The other day I wasn’t feeling well so I plunked down on the couch and said to my daughter, half kidding: “Could you please go and make me some tea and a snack?”. She has never done this and I wouldn’t trust her with the hot tea, but as soon as I said it she got really excited and ran to the kitchen. My husband was there and she asked him to help her get the tea ready and figure out what snack I might want. They came out and brought me some tea, cut up apples and some cheese on a tray. I kissed her and told her it was the best snack ever and she was so excited.
A few hours later I was in the kitchen finishing up making dinner and she came over and asked me: “Mama, do you want me to make you more tea?” I told her sure, so she went and got my husband, and they repeated the routine from before (she pressed the electric kettle button, he poured, she timed three minutes on the clock for the tea to steep). The next day she asked me again. And it’s now become a regular things she asks me and I don’t know which one of us likes it more.

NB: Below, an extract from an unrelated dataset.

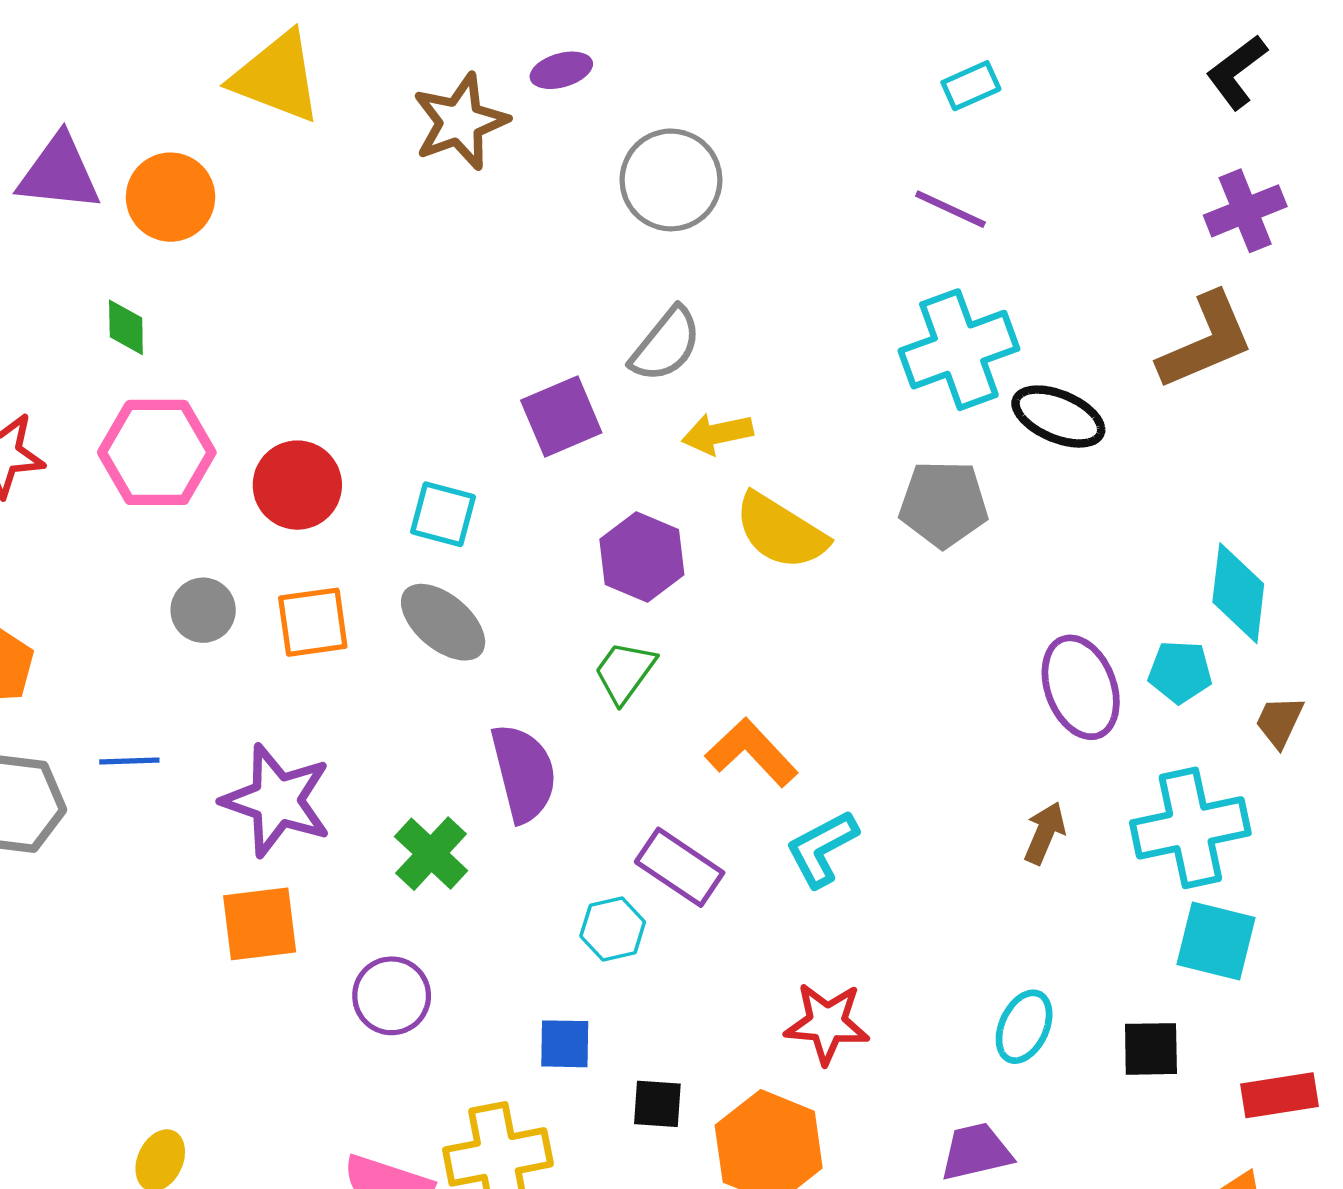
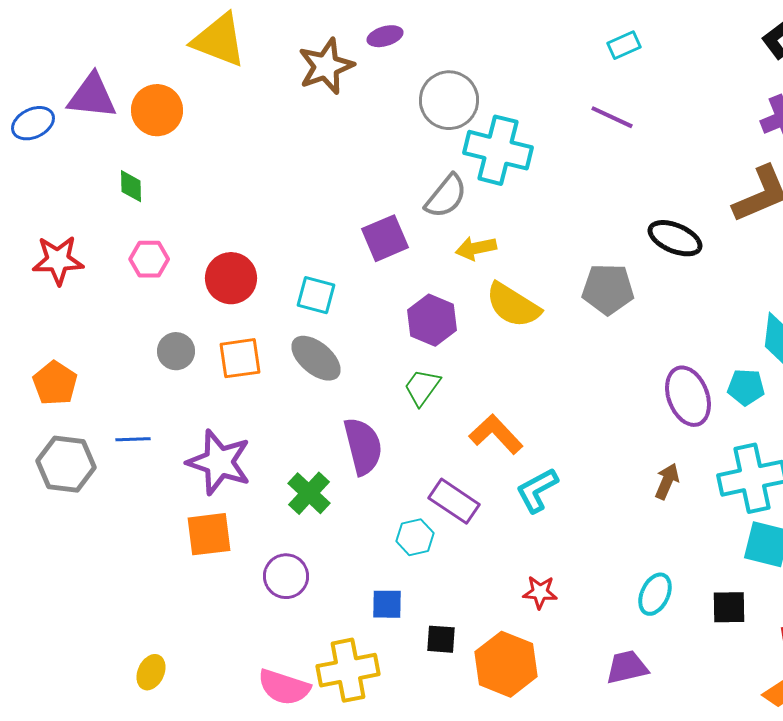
cyan cross: (959, 350) -> (498, 150), moved, turned 34
pink hexagon: (157, 452) -> (149, 259), size x0.6
red star: (827, 1023) -> (540, 592), size x0.7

So here is my revelation about how to get your kids to help out more:
Ask them to do something for you.
Sure, I’d love it if my kiddo was really into vacuuming (NOT my favorite thing to do), but I love that she enjoys making a snack for me because she sees how happy it makes me. I recently read an article in the New York Times about a mom who asked her sons to make dinner once a week. To her and her husband’s surprise they really got into it and made pretty good food. And I think it was partly because they liked doing something creative (cooking) and they loved seeing how awesome they made their parents feel.
I’m not suggesting you make your kids serve your every wish (although, sometimes it would be nice). But I do think that when they see that doing something makes you happy, that they can do something for you and make you happy, they are much more likely to get into it.
What about you, what have you found helps your kids get more excited about helping around the house?